When she got up off me, I said If you ever fucking do that again I’m going to kill you and then I’ll kill myself and everyone will know you for what you are. It was the first time either of us had referred to it aloud. First time I ever saw her like that. Knocked off herself, you know? But, of course, the clever kicked in. Cogs going round. I could almost see it, her working out how to handle me, which trick might be best. She chose guilt. Falling down, crying I should never have let you do that but I love you so much. You’re all I have. But the shock at myself had me out of the bed. Getting my clothes. Dressing quick.
Her following me, holding onto me and all the fucking talk. If only you could understand how lonely I am. All these years without your father but I love you son. Just shit pouring out but I’d gone completely beyond. I knew this was the only chance I’d get. If I didn’t go now, I’d never have the nerve and then she would have me for good. So I    what was left of me   prised her off     and     took her by the hair   and I was just shouting it, I remember, repeating the same thing   If you ever fucking lay a finger on me again I will kill you and then I will kill myself and everyone will know. And I dragged her to the door. Still fucking hanging on. Clawing into me screaming Don’t son! Don’t! Then I threw her out. And I slammed the fucking door on her hand and      she fell. I heard her. On the stairs. Like fucking comedy bumping and      I shouted through the door I hope you’re fucking dead. I hope you’ve broken your fucking neck. And she lay there screeching, pleading up for help. I just kept shouting I fucking hate you and I always have. Over and over. But she didn’t stop. So I ripped up the bedsheets, all covered in fucking stuff, and I took them out to the landing and just threw them over the banister.

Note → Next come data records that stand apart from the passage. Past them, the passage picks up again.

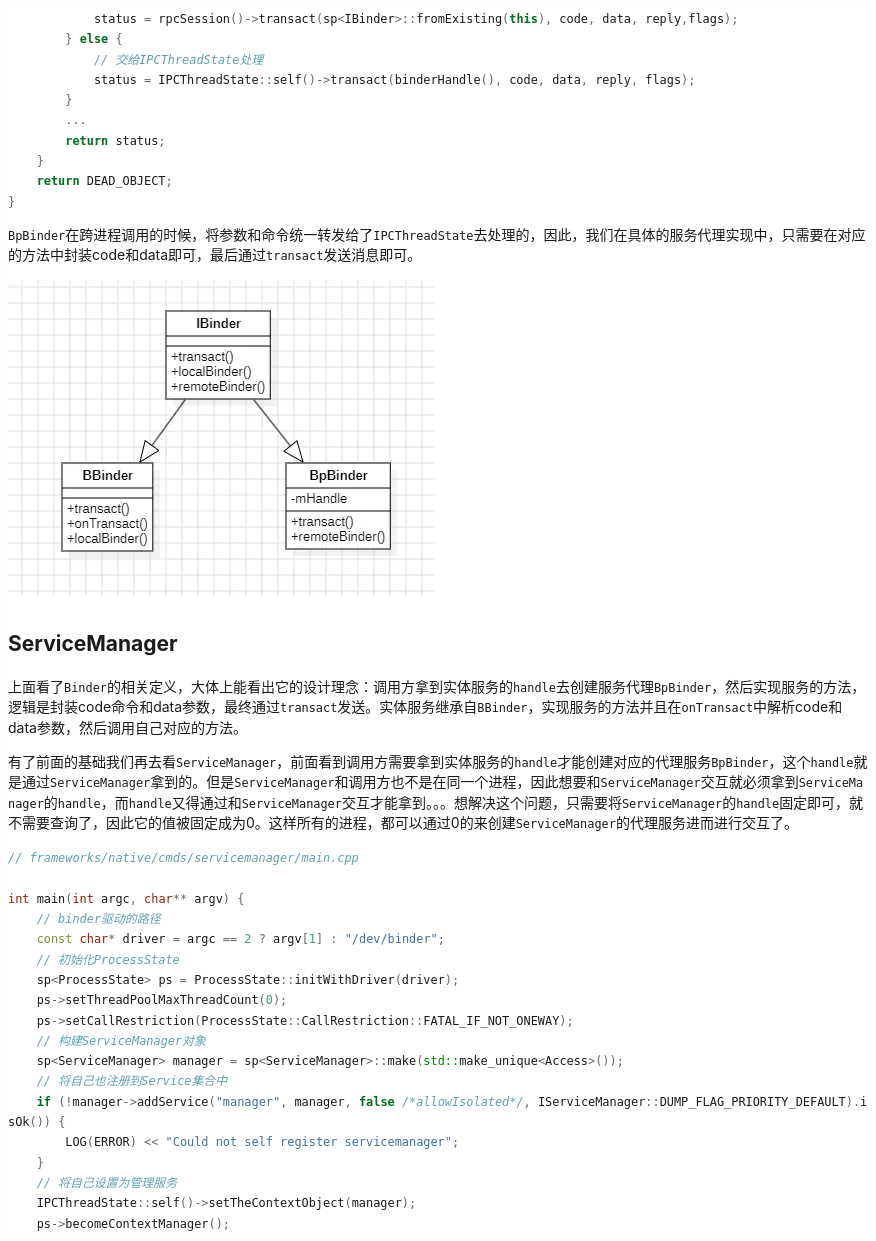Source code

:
 ```c++
            status = rpcSession()->transact(sp<IBinder>::fromExisting(this), code, data, reply,flags);
        } else {
            // 交给IPCThreadState处理
            status = IPCThreadState::self()->transact(binderHandle(), code, data, reply, flags);
        }
        ...
        return status;
    }
    return DEAD_OBJECT;
}
```

`BpBinder`在跨进程调用的时候，将参数和命令统一转发给了`IPCThreadState`去处理的，因此，我们在具体的服务代理实现中，只需要在对应的方法中封装code和data即可，最后通过`transact`发送消息即可。

![](img/binder-1.webp)

## ServiceManager

上面看了`Binder`的相关定义，大体上能看出它的设计理念：调用方拿到实体服务的`handle`去创建服务代理`BpBinder`，然后实现服务的方法，逻辑是封装code命令和data参数，最终通过`transact`发送。实体服务继承自`BBinder`，实现服务的方法并且在`onTransact`中解析code和data参数，然后调用自己对应的方法。

有了前面的基础我们再去看`ServiceManager`，前面看到调用方需要拿到实体服务的`handle`才能创建对应的代理服务`BpBinder`，这个`handle`就是通过`ServiceManager`拿到的。但是`ServiceManager`和调用方也不是在同一个进程，因此想要和`ServiceManager`交互就必须拿到`ServiceManager`的`handle`，而`handle`又得通过和`ServiceManager`交互才能拿到。。。想解决这个问题，只需要将`ServiceManager`的`handle`固定即可，就不需要查询了，因此它的值被固定成为0。这样所有的进程，都可以通过0的来创建`ServiceManager`的代理服务进而进行交互了。

```c++
// frameworks/native/cmds/servicemanager/main.cpp

int main(int argc, char** argv) {
    // binder驱动的路径
    const char* driver = argc == 2 ? argv[1] : "/dev/binder";
    // 初始化ProcessState
    sp<ProcessState> ps = ProcessState::initWithDriver(driver);
    ps->setThreadPoolMaxThreadCount(0);
    ps->setCallRestriction(ProcessState::CallRestriction::FATAL_IF_NOT_ONEWAY);
    // 构建ServiceManager对象
    sp<ServiceManager> manager = sp<ServiceManager>::make(std::make_unique<Access>());
    // 将自己也注册到Service集合中
    if (!manager->addService("manager", manager, false /*allowIsolated*/, IServiceManager::DUMP_FLAG_PRIORITY_DEFAULT).isOk()) {
        LOG(ERROR) << "Could not self register servicemanager";
    }
    // 将自己设置为管理服务
    IPCThreadState::self()->setTheContextObject(manager);
    ps->becomeContextManager();
```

Then I watched them tumble down and land all over her. Go wash those fucking sheets, I said. And she stopped screaming then. Stopped crying. Everything went still. Then she got up. Picked the sheets up. Went on down to the kitchen and       How fucking banal is that? Unworthy of her, I think, not to reappear with a knife. So maybe my father taught me something after all, because although I threw up with fear, it was sorted. That was the last time I ever saw her and, by the time the others were back, my whole life had changed.